I don't think there's something to do with the data I used. But I would one piece here.

{"clusters": [[]], "sentences": [["攀", "谈", "中", "我", "了", "解", "到", "衣", "裙", "出", "她", "的", "手", ",", "一", "针", "一", "线", "、", "一", "花", "一", "朵", "都", "是", "田", "边", "地", "角", "劳", "动", "之", "余", "飞", "针", "走", "线", "绣", "成", "的", "。"]], "ner": [[[7, 8, "Thing"], [10, 10, "Person"], [14, 22, "Thing"], [25, 28, "Location"]]], "relations": [[[10, 10, 7, 8, "Create"], [14, 22, 7, 8, "Part-Whole"]]], "doc_key": "dev.json_9"}

heyoma avatar Jan 17 '22 10:01 heyoma

Maybe the reason could be found in https://discuss.pytorch.org/t/solved-assertion-srcindex-srcselectdimsize-failed-on-gpu-for-torch-cat/1804/15. But I still have no idea~

heyoma avatar Jan 17 '22 10:01 heyoma

Hi! Have you tried to run our pre-trained models? I have never run into this issue before. I am wondering whether this is due to version mismatching of some libraries.

a3616001 avatar Jan 17 '22 23:01 a3616001

Hi, thank you for your reply. I have just made out what had happened. It was because some of my instances are too long. I discarded the sentences over 512 (I don't know the exact number), and it worked.

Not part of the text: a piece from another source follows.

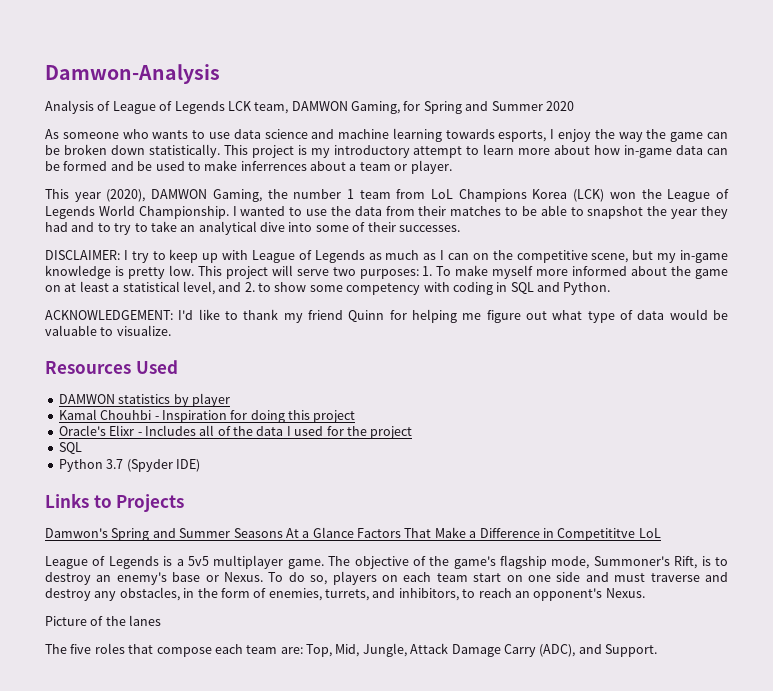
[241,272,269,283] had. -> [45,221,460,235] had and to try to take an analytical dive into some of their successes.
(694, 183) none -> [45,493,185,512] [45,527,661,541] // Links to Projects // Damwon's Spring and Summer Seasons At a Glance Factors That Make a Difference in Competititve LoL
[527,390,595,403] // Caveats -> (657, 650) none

heyoma avatar Jan 19 '22 07:01 heyoma

Hi, would you please modify the code of file run_relation_approx.py and make it more friendly to max_seq_length? Unlike those lines in run_relation.py, I found nothing was done for sequences with token number > max_seq_length.

In run_relation_approx.py

line 154: 
    assert(num_tokens + 4 <= max_seq_length)

In run_relation.py

line 114~119:
    if len(tokens) > max_seq_length:
        tokens = tokens[:max_seq_length]
        if sub_idx >= max_seq_length:
            sub_idx = 0
        if obj_idx >= max_seq_length:
            obj_idx = 0

heyoma avatar Jan 20 '22 08:01 heyoma